Copy out the text of the material below word for word, leaving out the pictures.

[Opening RECORDS FOR THIS TASK section]

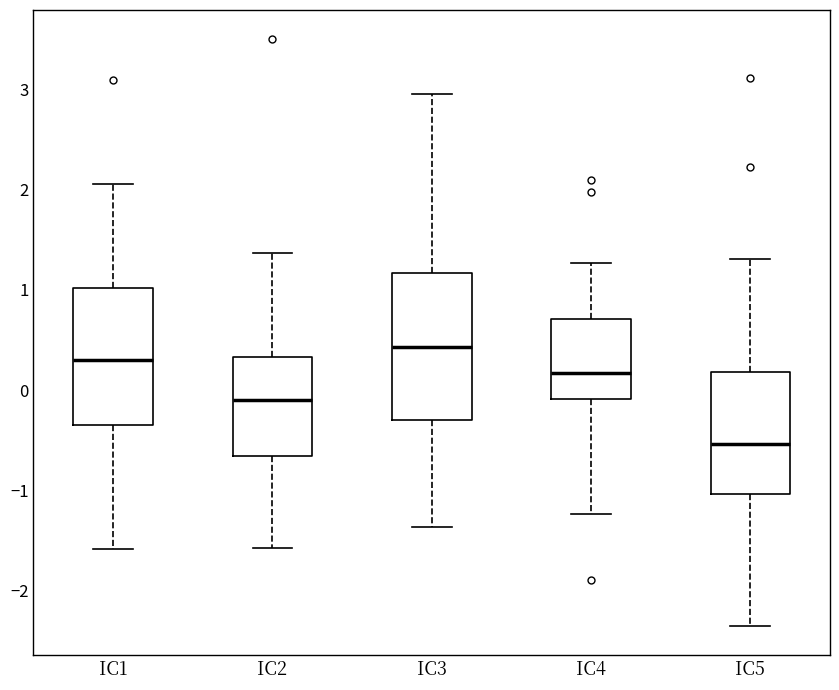

Where does the upper whisker of the box for IC4 end on the y-axis? The values are not printed on the chart, so give them approximately, as read against the axis.

1.3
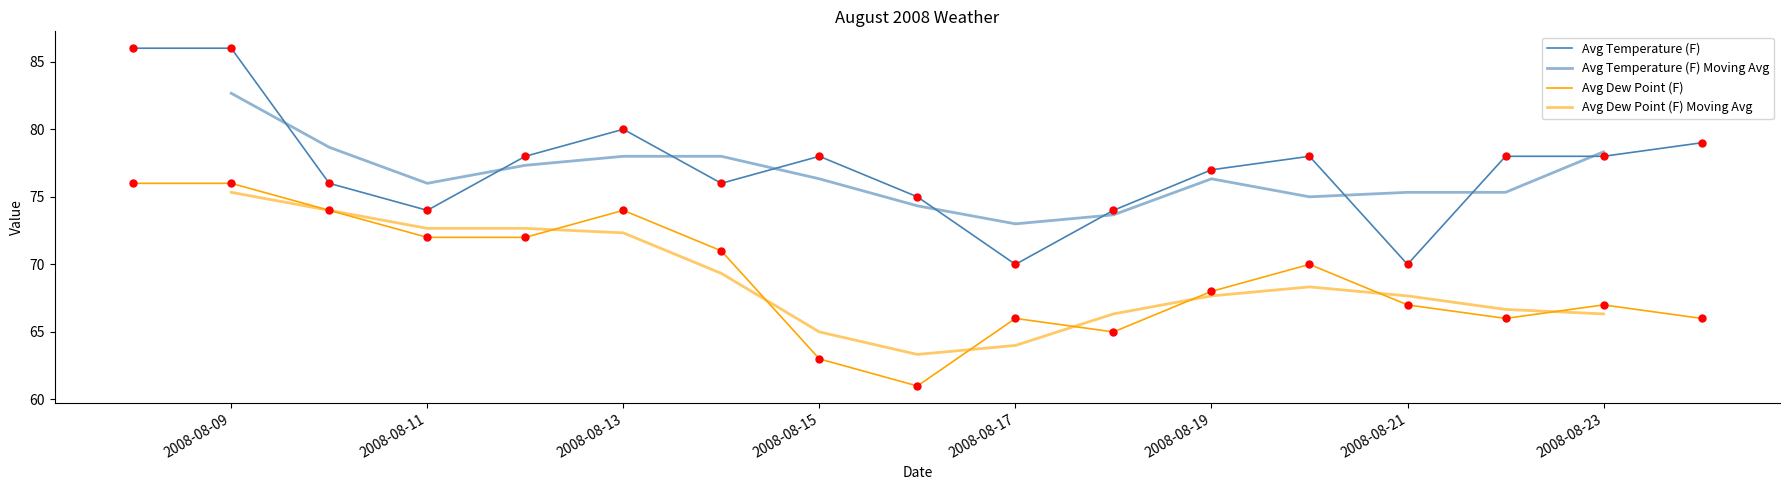

What are all the series names shown in the legend?

Avg Temperature (F), Avg Temperature (F) Moving Avg, Avg Dew Point (F), Avg Dew Point (F) Moving Avg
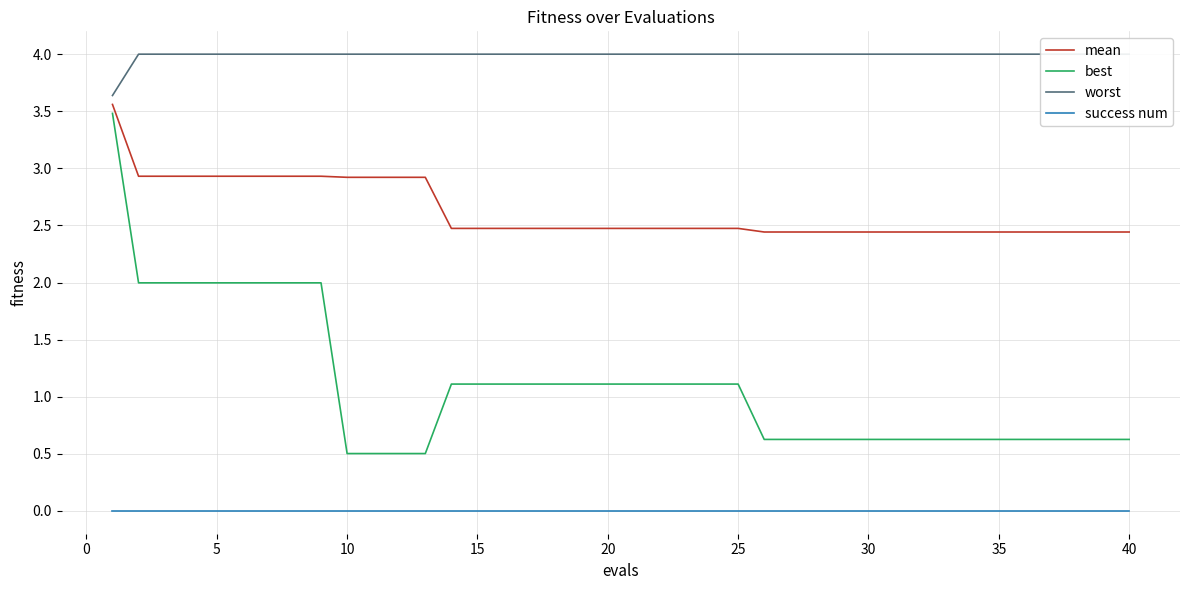

What is the minimum value for mean?

2.4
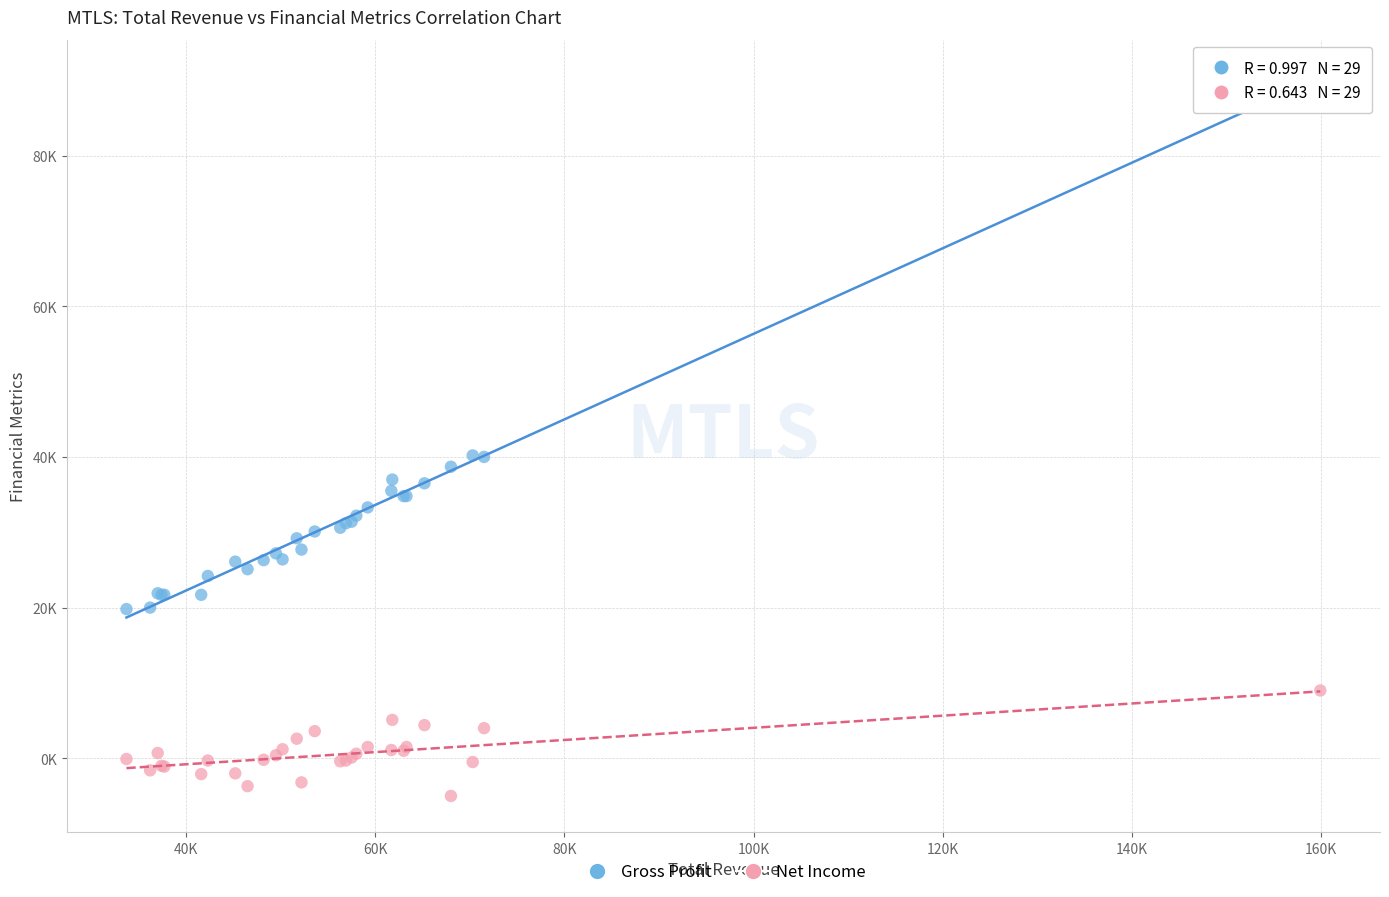

What are all the series names shown in the legend?

Gross Profit, Net Income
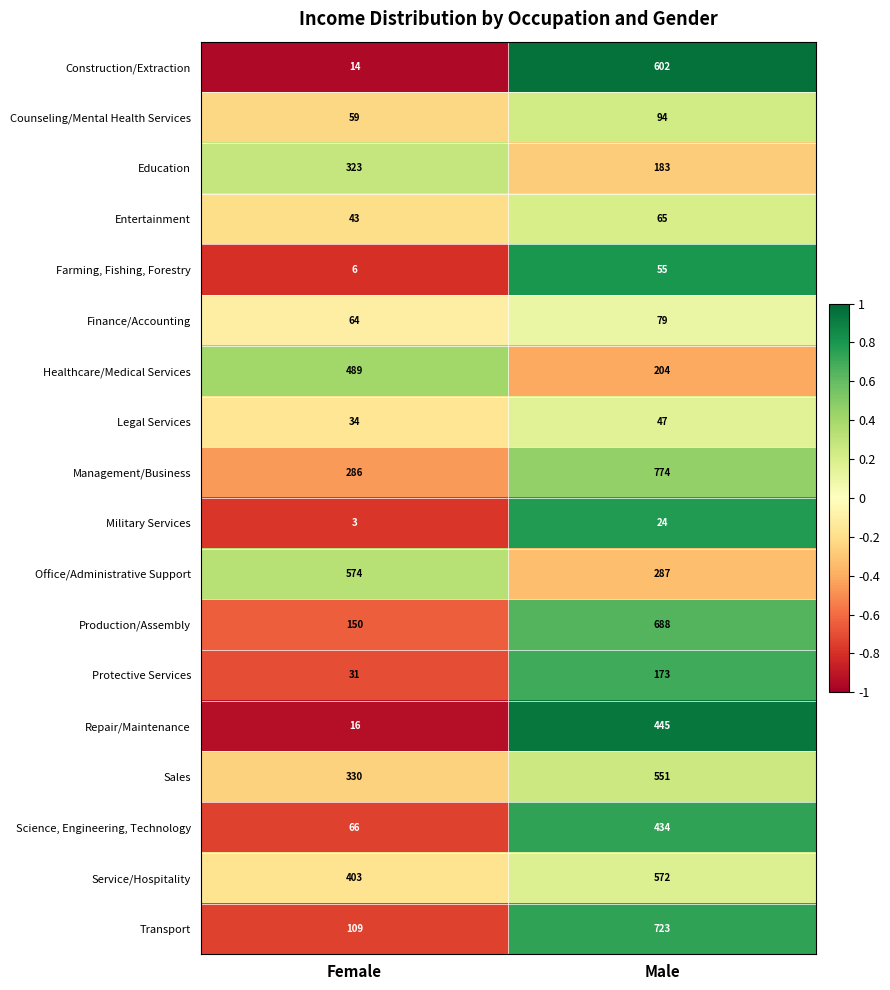

Which series has the widest spread of values?

Transport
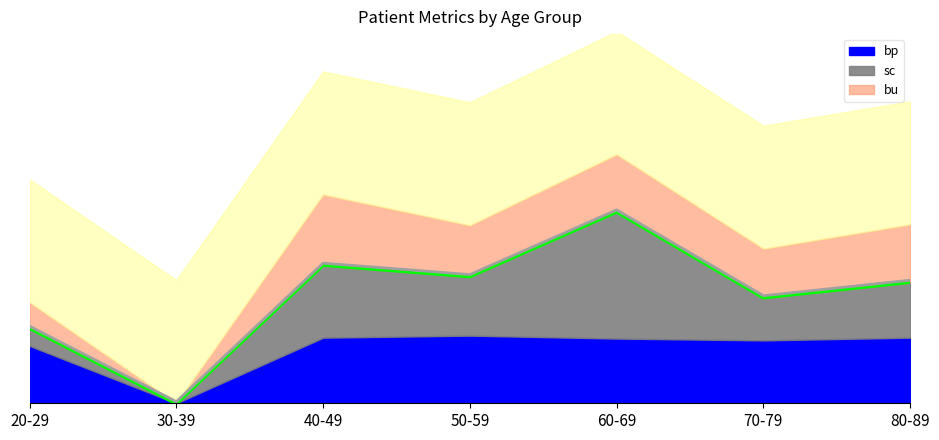

Read the sc_top value at 40-49.

168.8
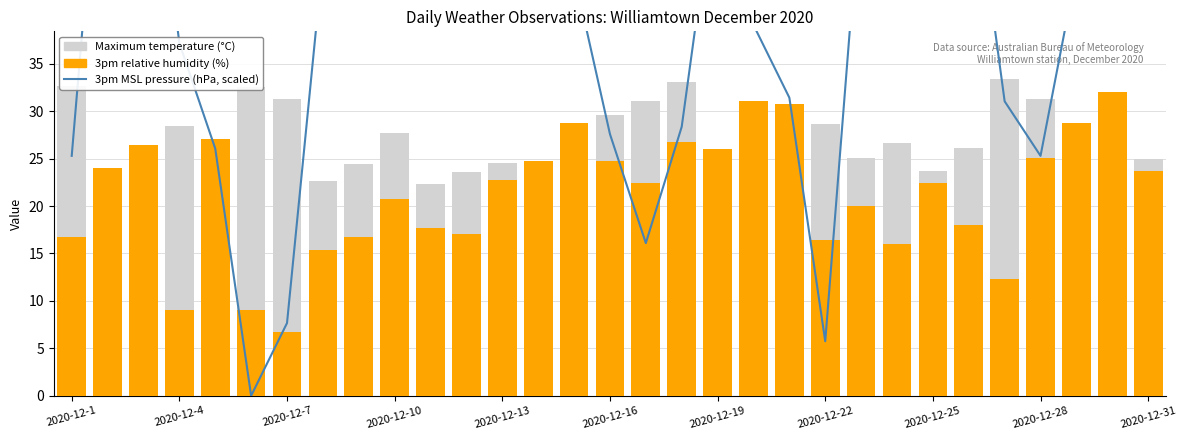

How many values in the 3pm relative humidity (%) series are below 22?

14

[Closing RECORDS FOR THIS TASK section]

ANSWER FOR THIS EXERCISE ->
Where does the upper whisker of the box for IC4 end on the y-axis? The values are not printed on the chart, so give them approximately, as read against the axis.

1.3

What are all the series names shown in the legend?

Avg Temperature (F), Avg Temperature (F) Moving Avg, Avg Dew Point (F), Avg Dew Point (F) Moving Avg

What is the minimum value for mean?

2.4

What are all the series names shown in the legend?

Gross Profit, Net Income

Which series has the widest spread of values?

Transport

Read the sc_top value at 40-49.

168.8

How many values in the 3pm relative humidity (%) series are below 22?

14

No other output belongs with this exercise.